We have, $2\log 3-\dfrac{1}{2}\log 16+\log 12$ …. (1)
Now, first consider $2\log 3-\dfrac{1}{2}\log 16+\log 12$.
We know by the logarithmic identity that:
$\log {{a}^{b}}=b\log a$
By applying this identity we will get:
$2\log 3=\log {{3}^{2}}$
Now, by taking the square of 3 which is 9 we will get:
$2\log 3=\log 9$ …… (2)
Now, consider the term $2\log 3-\dfrac{1}{2}\log 16+\log 12$.

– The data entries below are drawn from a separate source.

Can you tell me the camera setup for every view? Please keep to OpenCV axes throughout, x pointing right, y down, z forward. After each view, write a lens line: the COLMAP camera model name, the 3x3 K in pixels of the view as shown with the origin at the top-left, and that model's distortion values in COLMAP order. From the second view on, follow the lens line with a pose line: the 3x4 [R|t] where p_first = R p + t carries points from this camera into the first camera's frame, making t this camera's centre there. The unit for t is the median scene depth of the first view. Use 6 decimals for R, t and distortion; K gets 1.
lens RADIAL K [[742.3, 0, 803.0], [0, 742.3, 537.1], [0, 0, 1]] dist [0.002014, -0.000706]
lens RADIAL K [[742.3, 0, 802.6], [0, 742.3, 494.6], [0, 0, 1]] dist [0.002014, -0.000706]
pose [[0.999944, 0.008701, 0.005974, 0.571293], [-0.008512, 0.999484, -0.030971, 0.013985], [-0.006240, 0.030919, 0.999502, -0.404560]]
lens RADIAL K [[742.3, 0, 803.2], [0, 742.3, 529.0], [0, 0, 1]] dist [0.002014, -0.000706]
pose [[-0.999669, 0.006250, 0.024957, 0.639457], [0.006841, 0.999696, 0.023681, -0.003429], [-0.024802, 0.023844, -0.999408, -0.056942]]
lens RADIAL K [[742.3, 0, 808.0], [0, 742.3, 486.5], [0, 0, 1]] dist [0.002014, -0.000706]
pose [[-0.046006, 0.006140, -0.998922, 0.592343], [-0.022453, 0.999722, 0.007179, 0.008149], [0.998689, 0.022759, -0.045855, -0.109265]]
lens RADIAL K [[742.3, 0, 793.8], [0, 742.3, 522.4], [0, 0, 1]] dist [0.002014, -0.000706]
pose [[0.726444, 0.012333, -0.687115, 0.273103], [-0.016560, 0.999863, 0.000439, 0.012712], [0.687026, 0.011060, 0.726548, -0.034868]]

Here, also we have to apply the identity:
$\log {{a}^{b}}=b\log a$
Hence, by applying this we will get:
$\dfrac{1}{2}\log 16=\log {{16}^{\dfrac{1}{2}}}$
We know that ${{16}^{\dfrac{1}{2}}}$ is the square root of 16 which is 4, thus we obtain:
$\dfrac{1}{2}\log 16=\log \sqrt{16}$
$\dfrac{1}{2}\log 16=\log 4$ ……(3)
Now, by substituting equation (2) and equation (3) in equation (1) we obtain:
$2\log 3-\dfrac{1}{2}\log 16+\log 12=\log 9-\log 4+\log 12$
Now, by rearranging the terms we will get:
$2\log 3-\dfrac{1}{2}\log 16+\log 12=\log 9+\log 12-\log 4$
By the logarithmic identity we can write:
$\log a+\log b=\log ab$
By applying the above identity we get:
$\begin{aligned} & 2\log 3-\dfrac{1}{2}\log 16+\log 12=\log (9\times 12)-\log 4 \\\ & 2\log 3-\dfrac{1}{2}\log 16+\log 12=\log 108-\log 4 \\\ \end{aligned}$
Now, we also have another identity,
$\log a-\log b=\log \dfrac{a}{b}$
Next, by applying this identity we get:
$2\log 3-\dfrac{1}{2}\log 16+\log 12=\log \dfrac{108}{4}$
Now, by cancelling 108 by 4 we get 27. Hence our equation becomes:
$2\log 3-\dfrac{1}{2}\log 16+\log 12=\log 27$

Note: Here, you can also do this by converting $\log 12$ into $\log (4\times 3)$. After that, apply the identity $\log a+\log b=\log ab$, you will get it as $\log 4+\log 3$. In the next step, cancel $\log 4$ with $-\log 4$. At last you will get it as $2\log 3+\log 3=3\log 3$. After that by applying the identity you will get$\log {{3}^{3}}=\log 27$.